Selected text:
The Harsh Reality of Local Governance

While local officials may reject the possibility of working with Assad, the highly centralized nature of the Syrian state will make it difficult for the local council to administer services and pay salaries without at least starting a dialogue with the government, according to Ghadi Sary, the author of a Chatham House report on Kurdish self-governance in Syria, who added that talks between Assad and the SDF are already “overdue.”

In fact, the Syrian state continued to administer certain services to the city even after it was captured by ISIS militants. For example, the country’s two main mobile phone operators still worked in Raqqa, and, as of 2015, the companies would reportedly send engineers to ISIS-controlled areas to repair damages at the towers, according to Time.

On the other hand, Nicholas Heras, the Bacevich fellow at the Center for a New American Security, said that the Raqqa civilian council can administer the city without the Syrian government by using the U.S.-led coalition’s logistical support of the SDF to “provide security, services and an administrative structure that can establish the conditions for a federal Raqqa region, like the northern federal region in core SDF areas in northeastern Syria.”

Collected data:
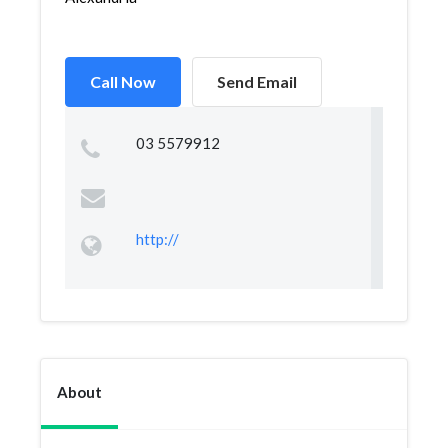
Call Now
Send Email
03 5579912
http://
About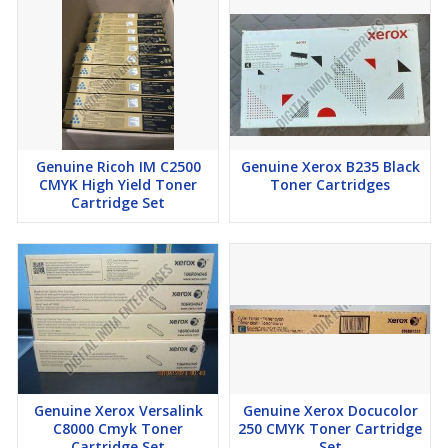
Genuine Ricoh IM C2500
Genuine Xerox B235 Black
CMYK High Yield Toner
Toner Cartridges
Cartridge Set
Genuine Xerox Versalink
Genuine Xerox Docucolor
C8000 Cmyk Toner
250 CMYK Toner Cartridge
Cartridge Set
Set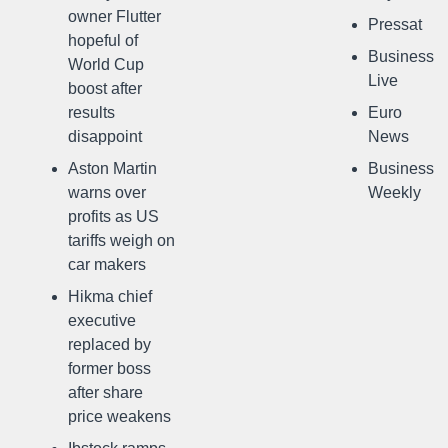
owner Flutter
Pressat
hopeful of
Business
World Cup
Live
boost after
results
Euro
disappoint
News
Aston Martin
Business
warns over
Weekly
profits as US
tariffs weigh on
car makers
Hikma chief
executive
replaced by
former boss
after share
price weakens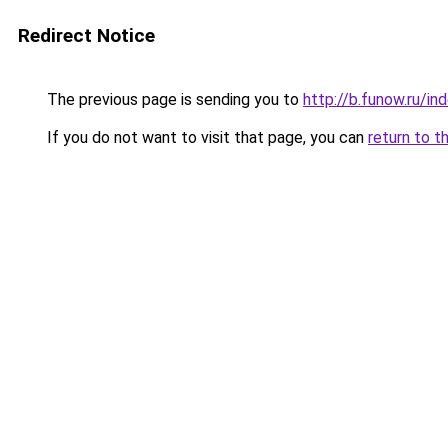
Redirect Notice
The previous page is sending you to
http://b.funow.ru/i
If you do not want to visit that page, you can
return to t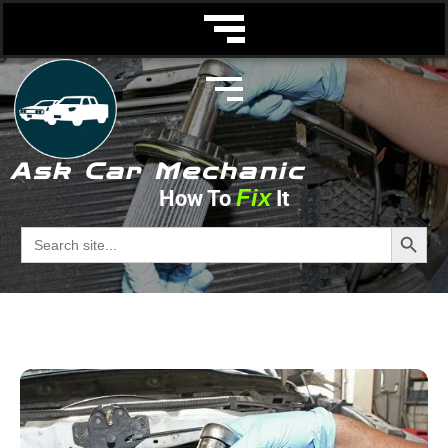
Ask Car Mechanic
Fix
How To
It
fuel filter
Search Butto
Search
for:
Ask Car Mechanic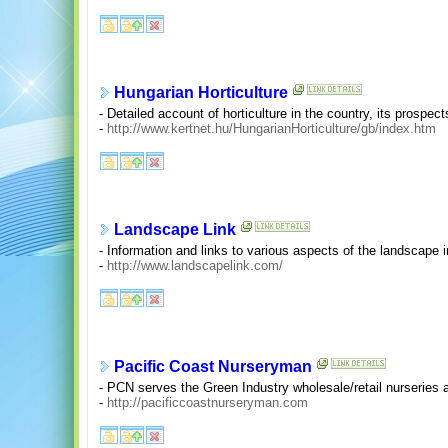
Hungarian Horticulture
- Detailed account of horticulture in the country, its prospect
-
http://www.kertnet.hu/HungarianHorticulture/gb/index.htm
Landscape Link
- Information and links to various aspects of the landscape i
-
http://www.landscapelink.com/
Pacific Coast Nurseryman
- PCN serves the Green Industry wholesale/retail nurseries
-
http://pacificcoastnurseryman.com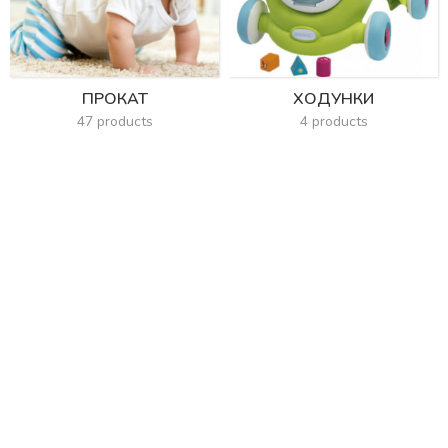
ПРОКАТ
ХОДУНКИ
47 products
4 products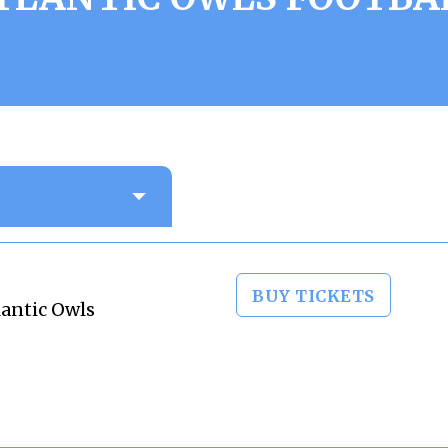
BUY TICKETS
lantic Owls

Questions on the material:
[A] Rewrite the stretch of the passage on local governance in Raqqa from "In fact, the" through "towers, according to Time.", replacing "engineers" with "technicians".
[B] In the passage on local governance in Raqqa, who wrote the Chatham House report on Kurdish self-governance in Syria?
[C] According to the passage on local governance in Raqqa, why would the local council struggle to administer services and pay salaries without opening a dialogue with the Syrian government?

Answers below:
[A]
In fact, the Syrian state continued to administer certain services to the city even after it was captured by ISIS militants. For example, the country’s two main mobile phone operators still worked in Raqqa, and, as of 2015, the companies would reportedly send technicians to ISIS-controlled areas to repair damages at the towers, according to Time.

[B] Ghadi Sary

[C] Ghadi Sary attributes the difficulty to the highly centralized nature of the Syrian state. Because of this centralization, the council would find it hard to administer services and pay salaries without at least starting a dialogue with the government.